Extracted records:
== == ==
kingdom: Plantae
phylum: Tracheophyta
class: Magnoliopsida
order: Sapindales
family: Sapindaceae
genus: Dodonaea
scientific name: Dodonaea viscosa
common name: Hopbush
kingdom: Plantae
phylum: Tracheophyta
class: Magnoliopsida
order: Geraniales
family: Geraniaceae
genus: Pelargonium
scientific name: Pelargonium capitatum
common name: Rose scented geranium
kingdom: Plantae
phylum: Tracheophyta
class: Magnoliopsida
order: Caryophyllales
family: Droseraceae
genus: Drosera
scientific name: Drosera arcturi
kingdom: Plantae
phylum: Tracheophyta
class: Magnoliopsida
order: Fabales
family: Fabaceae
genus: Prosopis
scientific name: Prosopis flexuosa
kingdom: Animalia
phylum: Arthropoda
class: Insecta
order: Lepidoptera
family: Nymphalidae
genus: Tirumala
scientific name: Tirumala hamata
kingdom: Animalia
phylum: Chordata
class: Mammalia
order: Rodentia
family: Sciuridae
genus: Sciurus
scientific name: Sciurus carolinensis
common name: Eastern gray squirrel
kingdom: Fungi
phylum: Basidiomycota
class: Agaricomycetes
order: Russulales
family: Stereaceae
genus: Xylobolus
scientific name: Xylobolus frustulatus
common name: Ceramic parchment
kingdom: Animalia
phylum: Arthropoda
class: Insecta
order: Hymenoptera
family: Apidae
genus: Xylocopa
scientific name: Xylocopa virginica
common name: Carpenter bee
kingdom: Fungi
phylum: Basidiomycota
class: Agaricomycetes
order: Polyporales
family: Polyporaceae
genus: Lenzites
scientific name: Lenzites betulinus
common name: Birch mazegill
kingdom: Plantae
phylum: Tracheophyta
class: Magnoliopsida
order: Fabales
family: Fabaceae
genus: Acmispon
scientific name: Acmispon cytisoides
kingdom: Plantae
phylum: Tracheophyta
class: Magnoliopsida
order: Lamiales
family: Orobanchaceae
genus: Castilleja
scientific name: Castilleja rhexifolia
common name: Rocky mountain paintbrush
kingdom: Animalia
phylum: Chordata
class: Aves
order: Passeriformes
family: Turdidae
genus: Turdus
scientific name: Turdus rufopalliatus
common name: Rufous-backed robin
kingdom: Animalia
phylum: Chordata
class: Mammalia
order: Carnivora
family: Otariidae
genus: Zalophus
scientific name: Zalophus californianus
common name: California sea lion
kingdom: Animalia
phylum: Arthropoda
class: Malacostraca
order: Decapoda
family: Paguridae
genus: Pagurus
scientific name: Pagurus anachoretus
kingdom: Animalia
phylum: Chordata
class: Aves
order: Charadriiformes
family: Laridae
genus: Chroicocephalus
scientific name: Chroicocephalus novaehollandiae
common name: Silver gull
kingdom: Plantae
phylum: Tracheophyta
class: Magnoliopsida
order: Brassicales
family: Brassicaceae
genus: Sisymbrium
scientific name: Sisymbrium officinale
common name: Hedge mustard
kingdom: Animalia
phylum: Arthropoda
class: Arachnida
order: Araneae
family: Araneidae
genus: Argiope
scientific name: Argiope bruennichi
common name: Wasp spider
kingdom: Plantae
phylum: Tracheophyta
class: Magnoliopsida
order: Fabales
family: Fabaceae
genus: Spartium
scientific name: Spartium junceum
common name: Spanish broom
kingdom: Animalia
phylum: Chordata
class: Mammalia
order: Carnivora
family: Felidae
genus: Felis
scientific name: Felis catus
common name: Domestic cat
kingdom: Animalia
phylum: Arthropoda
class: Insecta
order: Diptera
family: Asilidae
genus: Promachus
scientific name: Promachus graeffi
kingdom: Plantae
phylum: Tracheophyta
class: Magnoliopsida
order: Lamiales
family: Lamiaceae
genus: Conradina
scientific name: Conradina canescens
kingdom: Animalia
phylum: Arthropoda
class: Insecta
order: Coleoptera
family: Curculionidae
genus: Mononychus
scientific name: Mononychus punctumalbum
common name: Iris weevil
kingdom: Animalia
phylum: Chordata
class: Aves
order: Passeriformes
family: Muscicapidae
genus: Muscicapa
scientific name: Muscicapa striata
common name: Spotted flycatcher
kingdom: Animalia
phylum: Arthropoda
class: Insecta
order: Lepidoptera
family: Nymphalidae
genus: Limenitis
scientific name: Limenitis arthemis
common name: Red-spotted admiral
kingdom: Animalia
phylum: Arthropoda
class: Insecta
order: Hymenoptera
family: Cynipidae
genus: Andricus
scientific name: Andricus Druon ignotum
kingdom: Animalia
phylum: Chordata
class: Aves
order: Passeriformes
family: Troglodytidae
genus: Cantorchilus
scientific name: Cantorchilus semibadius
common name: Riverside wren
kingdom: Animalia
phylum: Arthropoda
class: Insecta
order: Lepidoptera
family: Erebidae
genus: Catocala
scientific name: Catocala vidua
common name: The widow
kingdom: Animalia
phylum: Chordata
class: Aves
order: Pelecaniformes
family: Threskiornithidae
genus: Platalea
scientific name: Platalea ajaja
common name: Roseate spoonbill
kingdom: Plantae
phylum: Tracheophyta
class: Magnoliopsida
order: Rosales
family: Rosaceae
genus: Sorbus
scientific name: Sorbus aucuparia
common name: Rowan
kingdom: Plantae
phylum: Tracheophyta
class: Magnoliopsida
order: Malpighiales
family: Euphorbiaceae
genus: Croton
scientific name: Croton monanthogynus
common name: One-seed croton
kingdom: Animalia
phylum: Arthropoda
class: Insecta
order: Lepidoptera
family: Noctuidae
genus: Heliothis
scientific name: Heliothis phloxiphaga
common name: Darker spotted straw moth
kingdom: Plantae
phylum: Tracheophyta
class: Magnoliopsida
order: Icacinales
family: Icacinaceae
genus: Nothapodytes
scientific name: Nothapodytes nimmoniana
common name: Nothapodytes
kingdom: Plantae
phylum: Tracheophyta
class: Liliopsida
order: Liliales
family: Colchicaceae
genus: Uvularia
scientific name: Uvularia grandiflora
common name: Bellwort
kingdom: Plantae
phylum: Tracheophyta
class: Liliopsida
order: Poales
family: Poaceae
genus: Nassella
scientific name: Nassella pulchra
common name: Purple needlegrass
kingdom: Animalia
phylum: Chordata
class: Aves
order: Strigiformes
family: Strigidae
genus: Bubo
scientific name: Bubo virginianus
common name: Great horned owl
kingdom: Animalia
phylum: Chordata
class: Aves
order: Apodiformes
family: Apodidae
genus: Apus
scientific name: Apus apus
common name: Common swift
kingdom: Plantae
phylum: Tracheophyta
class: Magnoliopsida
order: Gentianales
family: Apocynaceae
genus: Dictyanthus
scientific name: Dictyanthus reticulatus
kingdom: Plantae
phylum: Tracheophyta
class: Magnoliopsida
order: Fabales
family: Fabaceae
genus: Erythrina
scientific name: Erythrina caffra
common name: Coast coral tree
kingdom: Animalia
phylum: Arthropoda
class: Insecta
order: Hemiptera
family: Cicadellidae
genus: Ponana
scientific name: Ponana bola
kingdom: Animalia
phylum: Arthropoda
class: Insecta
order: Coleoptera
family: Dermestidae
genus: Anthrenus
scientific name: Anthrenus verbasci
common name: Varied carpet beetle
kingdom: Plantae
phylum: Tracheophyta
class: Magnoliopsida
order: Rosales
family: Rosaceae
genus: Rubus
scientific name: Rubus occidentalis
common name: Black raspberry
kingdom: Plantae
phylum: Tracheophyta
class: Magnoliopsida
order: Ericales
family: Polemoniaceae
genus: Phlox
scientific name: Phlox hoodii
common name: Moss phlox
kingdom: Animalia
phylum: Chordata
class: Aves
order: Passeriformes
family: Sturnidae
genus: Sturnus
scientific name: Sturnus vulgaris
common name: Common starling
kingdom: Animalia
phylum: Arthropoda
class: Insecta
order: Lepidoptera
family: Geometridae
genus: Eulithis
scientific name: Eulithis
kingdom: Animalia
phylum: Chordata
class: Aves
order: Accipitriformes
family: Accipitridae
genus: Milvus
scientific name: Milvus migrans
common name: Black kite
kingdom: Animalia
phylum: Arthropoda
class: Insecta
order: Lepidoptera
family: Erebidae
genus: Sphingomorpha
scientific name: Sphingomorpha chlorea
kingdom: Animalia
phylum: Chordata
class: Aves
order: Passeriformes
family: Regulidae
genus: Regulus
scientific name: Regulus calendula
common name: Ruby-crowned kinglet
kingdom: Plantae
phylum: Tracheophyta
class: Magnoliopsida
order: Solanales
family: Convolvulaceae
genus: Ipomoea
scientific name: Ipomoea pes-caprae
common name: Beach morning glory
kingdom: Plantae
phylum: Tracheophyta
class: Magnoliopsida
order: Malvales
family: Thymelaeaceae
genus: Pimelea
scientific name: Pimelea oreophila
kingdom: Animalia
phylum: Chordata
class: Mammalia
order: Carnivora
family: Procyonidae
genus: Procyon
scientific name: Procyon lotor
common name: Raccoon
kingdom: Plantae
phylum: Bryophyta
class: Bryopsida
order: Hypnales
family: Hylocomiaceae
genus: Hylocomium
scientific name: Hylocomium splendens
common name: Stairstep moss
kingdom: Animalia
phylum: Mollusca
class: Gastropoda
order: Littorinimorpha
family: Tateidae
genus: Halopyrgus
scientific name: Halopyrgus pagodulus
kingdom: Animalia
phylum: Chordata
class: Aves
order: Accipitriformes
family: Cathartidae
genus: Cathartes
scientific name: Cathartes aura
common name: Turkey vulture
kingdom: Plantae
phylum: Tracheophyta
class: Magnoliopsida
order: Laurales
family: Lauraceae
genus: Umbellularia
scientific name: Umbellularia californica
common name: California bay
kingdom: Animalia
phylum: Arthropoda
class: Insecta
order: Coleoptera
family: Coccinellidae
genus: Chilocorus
== == ==
EXERCISE GOAL: Change "common name" to "vernacular name" in the records from the line with "order: Strigiformes" to the line with "genus: Erythrina", keeping everything else the same. Give back only those lines.

SOLUTION FOR THIS TASK:
order: Strigiformes
family: Strigidae
genus: Bubo
scientific name: Bubo virginianus
vernacular name: Great horned owl
kingdom: Animalia
phylum: Chordata
class: Aves
order: Apodiformes
family: Apodidae
genus: Apus
scientific name: Apus apus
vernacular name: Common swift
kingdom: Plantae
phylum: Tracheophyta
class: Magnoliopsida
order: Gentianales
family: Apocynaceae
genus: Dictyanthus
scientific name: Dictyanthus reticulatus
kingdom: Plantae
phylum: Tracheophyta
class: Magnoliopsida
order: Fabales
family: Fabaceae
genus: Erythrina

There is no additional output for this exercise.